Renovating for profit

If I had a dollar for every time someone said to me, “You renovate houses for a living?! I would love to do that – that’s my dream job!” I would have so much money I wouldn’t need to renovate houses anymore.

What is it about the idea of renovating houses that appeals to so many people? Is it all it’s cracked up to be?

Like many things in life, there are many elements to being a full-time renovator or flipper.

Flipping (buying a house, renovating it in a fairly short time period and selling it) is high risk and not for the faint hearted. With hundreds of thousands of dollars at stake, you need to have done your research and know what you are doing.

I have spent years, and tens of thousands of dollars developing my property and renovation knowledge, which now allows me to make quick decisions as to whether a renovation project stacks up. That means to date that we have made a profit on all of the projects we have undertaken.

The road to renovation heaven is littered with many people who have fancied themselves as a renovator, only to undertake a project and lose money. There are generally a few key reasons why a renovation projects loses money – paying too much for the property, not setting a firm renovation budget (and/or exceeding the budget), not allowing for all the costs associated with flipping in addition to the renovation (stamp duty, holding costs and selling costs), and over-estimating the sale price once it is renovated.

When working out whether a property potentially stacks up as a flip project, the first step is to actually work backwards.
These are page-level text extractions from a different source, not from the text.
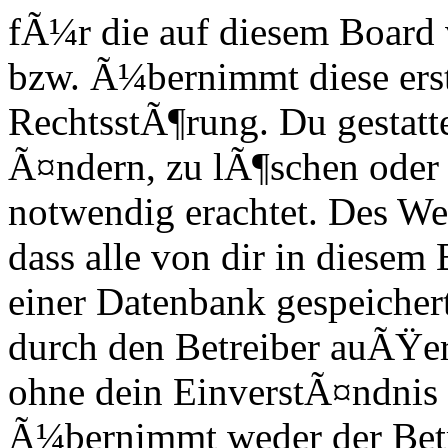
fÃ¼r die auf diesem Board 
bzw. Ã¼bernimmt diese ers
RechtsstÃ¶rung. Du gestatte
Ã¤ndern, zu lÃ¶schen oder z
notwendig erachtet. Des We
dass alle von dir in diese
einer Datenbank gespeicher
durch den Betreiber auÃŸer
ohne dein EinverstÃ¤ndnis 
Ã¼bernimmt weder der Bet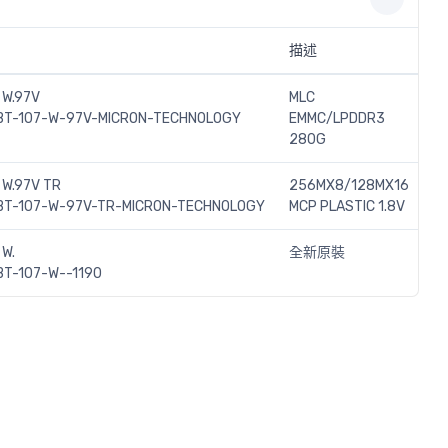
描述
W.97V
MLC
T-107-W-97V-MICRON-TECHNOLOGY
EMMC/LPDDR3
280G
W.97V TR
256MX8/128MX16
T-107-W-97V-TR-MICRON-TECHNOLOGY
MCP PLASTIC 1.8V
W.
全新原裝
T-107-W--1190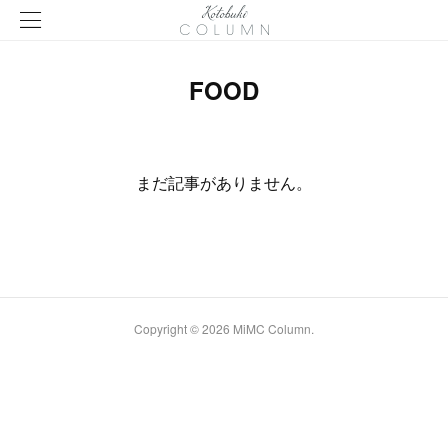
FOOD
まだ記事がありません。
Copyright ©
2026
MiMC Column
.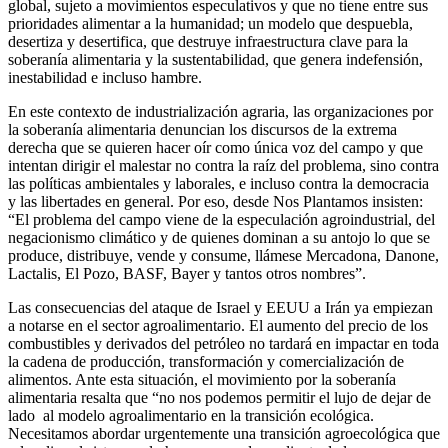
global, sujeto a movimientos especulativos y que no tiene entre sus
prioridades alimentar a la humanidad; un modelo que despuebla,
desertiza y desertifica, que destruye infraestructura clave para la
soberanía alimentaria y la sustentabilidad, que genera indefensión,
inestabilidad e incluso hambre.
En este contexto de industrialización agraria, las organizaciones por
la soberanía alimentaria denuncian los discursos de la extrema
derecha que se quieren hacer oír como única voz del campo y que
intentan dirigir el malestar no contra la raíz del problema, sino contra
las políticas ambientales y laborales, e incluso contra la democracia
y las libertades en general. Por eso, desde Nos Plantamos insisten:
“El problema del campo viene de la especulación agroindustrial, del
negacionismo climático y de quienes dominan a su antojo lo que se
produce, distribuye, vende y consume, llámese Mercadona, Danone,
Lactalis, El Pozo, BASF, Bayer y tantos otros nombres”.
Las consecuencias del ataque de Israel y EEUU a Irán ya empiezan
a notarse en el sector agroalimentario. El aumento del precio de los
combustibles y derivados del petróleo no tardará en impactar en toda
la cadena de producción, transformación y comercialización de
alimentos. Ante esta situación, el movimiento por la soberanía
alimentaria resalta que “no nos podemos permitir el lujo de dejar de
lado al modelo agroalimentario en la transición ecológica.
Necesitamos abordar urgentemente una transición agroecológica que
That is, work out the (realistic) re-sale price of the home once you have completed your renovation. Local real estate agents should be able to help you determine this figure, in addition to researching property prices on and RP Data.

You then need to calculate selling costs (agent’s commission, marketing and conveyancing) which will total about 2.5% of your sale price.
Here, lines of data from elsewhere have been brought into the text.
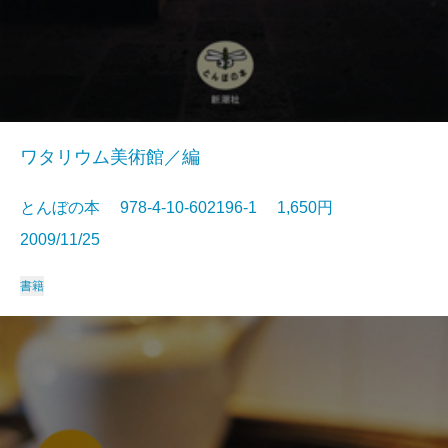
ワタリウム美術館／編
とんぼの本 978-4-10-602196-1 1,650円
2009/11/25
書籍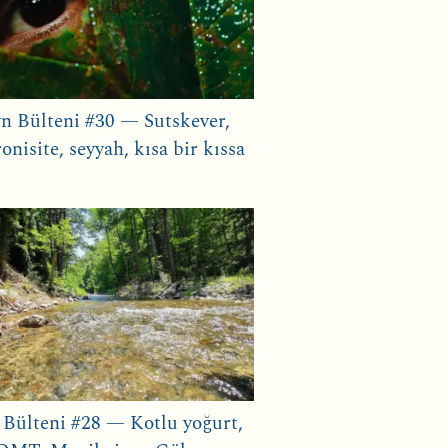
n Bülteni #30 — Sutskever,
onisite, seyyah, kısa bir kıssa
 Bülteni #28 — Kotlu yoğurt,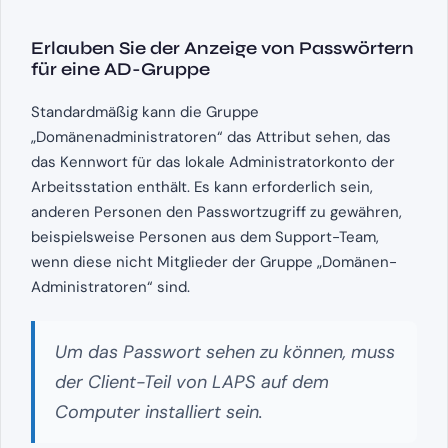
Erlauben Sie der Anzeige von Passwörtern
für eine AD-Gruppe
Standardmäßig kann die Gruppe
„Domänenadministratoren“ das Attribut sehen, das
das Kennwort für das lokale Administratorkonto der
Arbeitsstation enthält. Es kann erforderlich sein,
anderen Personen den Passwortzugriff zu gewähren,
beispielsweise Personen aus dem Support-Team,
wenn diese nicht Mitglieder der Gruppe „Domänen-
Administratoren“ sind.
Um das Passwort sehen zu können, muss
der Client-Teil von LAPS auf dem
Computer installiert sein.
It’s essential to fully scope and cost your renovation so you can set a firm renovation budget, with contingency funds also allocated (generally 10% of the renovation budget).

Holding costs are often overlooked by newbie renovators – this includes any interest or mortgage costs you will have to pay while renovating, insurance and utilities – and can have a significant impact on your final profit figure.
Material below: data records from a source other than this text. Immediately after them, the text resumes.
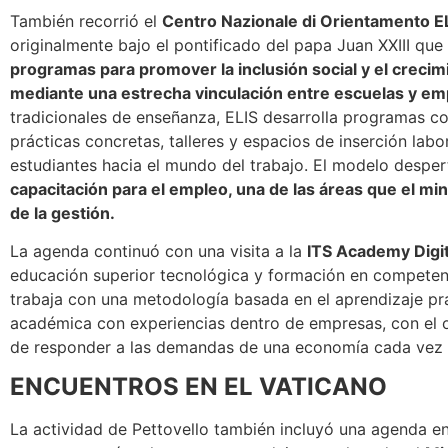
También recorrió el
Centro Nazionale di Orientamento E
originalmente bajo el pontificado del papa Juan XXIII qu
programas para promover la inclusión social y el crecim
mediante una estrecha vinculación entre escuelas y e
tradicionales de enseñanza, ELIS desarrolla programas co
prácticas concretas, talleres y espacios de inserción labora
estudiantes hacia el mundo del trabajo.
El modelo despert
capacitación para el empleo, una de las áreas que el mini
de la gestión.
La agenda continuó con una visita a la
ITS Academy Digit
educación superior tecnológica y formación en competenci
trabaja con una metodología basada en el aprendizaje p
académica con experiencias dentro de empresas, con el o
de responder a las demandas de una economía cada vez m
ENCUENTROS EN EL VATICANO
La actividad de Pettovello también incluyó una agenda en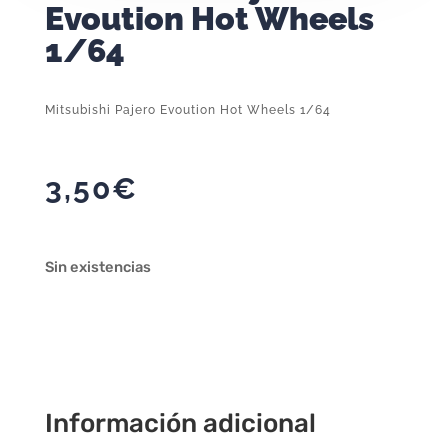
Evoution Hot Wheels
1/64
Mitsubishi Pajero Evoution Hot Wheels 1/64
3,50
€
Sin existencias
Información adicional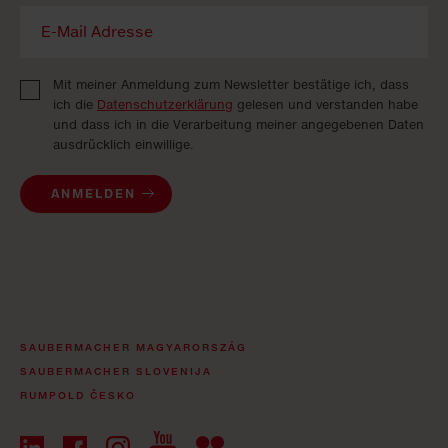
Mit meiner Anmeldung zum Newsletter bestätige ich, dass
ich die
Datenschutzerklärung
gelesen und verstanden habe
und dass ich in die Verarbeitung meiner angegebenen Daten
ausdrücklich einwillige.
ANMELDEN
SAUBERMACHER MAGYARORSZÁG
SAUBERMACHER SLOVENIJA
RUMPOLD ČESKO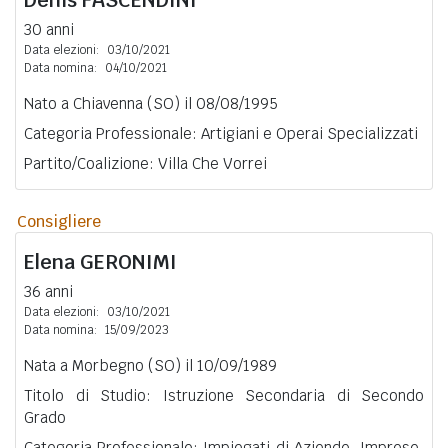
30 anni
Data elezioni:
03/10/2021
Data nomina:
04/10/2021
Nato a Chiavenna (SO) il 08/08/1995
Categoria Professionale: Artigiani e Operai Specializzati
Partito/Coalizione: Villa Che Vorrei
Consigliere
Elena
GERONIMI
36 anni
Data elezioni:
03/10/2021
Data nomina:
15/09/2023
Nata a Morbegno (SO) il 10/09/1989
Titolo di Studio: Istruzione Secondaria di Secondo
Grado
Categoria Professionale: Impiegati di Aziende, Imprese,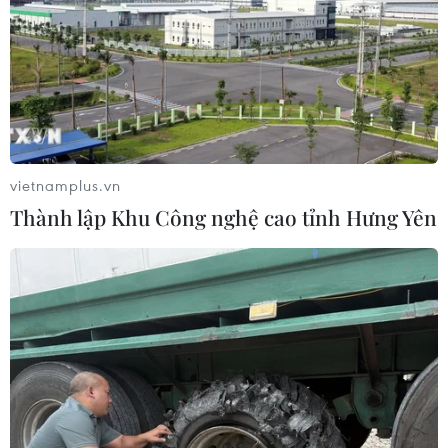
vietnamplus.vn
Thành lập Khu Công nghệ cao tỉnh Hưng Yên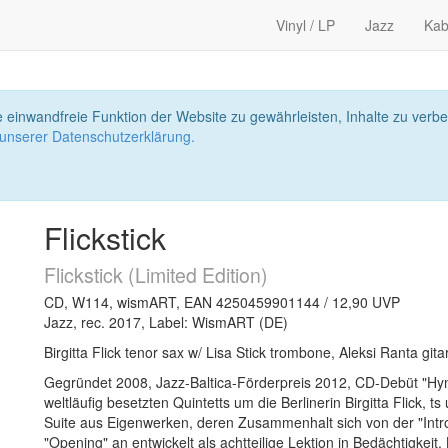
Vinyl / LP
Jazz
Kab
 einwandfreie Funktion der Website zu gewährleisten, Inhalte zu ver
 unserer Datenschutzerklärung.
Flickstick
Flickstick (Limited Edition)
CD, W114, wismART, EAN 4250459901144 / 12,90 UVP
Jazz, rec. 2017, Label: WismART (DE)
Birgitta Flick tenor sax w/ Lisa Stick trombone, Aleksi Ranta gi
Gegründet 2008, Jazz-Baltica-Förderpreis 2012, CD-Debüt "H
weltläufig besetzten Quintetts um die Berlinerin Birgitta Flick, ts
Suite aus Eigenwerken, deren Zusammenhalt sich von der "Intro
"Opening" an entwickelt als achtteilige Lektion in Bedächtigkeit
Stamp duty, other government charges and conveyancing costs when you buy the property can total up to 5% of the purchase value and need to be factored into the deal.

Then the good bit – working out how much profit you can realistically expect or want to achieve for your time and effort. There are no hard and fast rules on this, different people have different expectations.

All of the above subtracted from your expected re-sale price gives you an idea of how much you can afford to pay for the home in its original state. Straying too far away from this figure could see you making little profit or, even worse, a loss on your renovation project.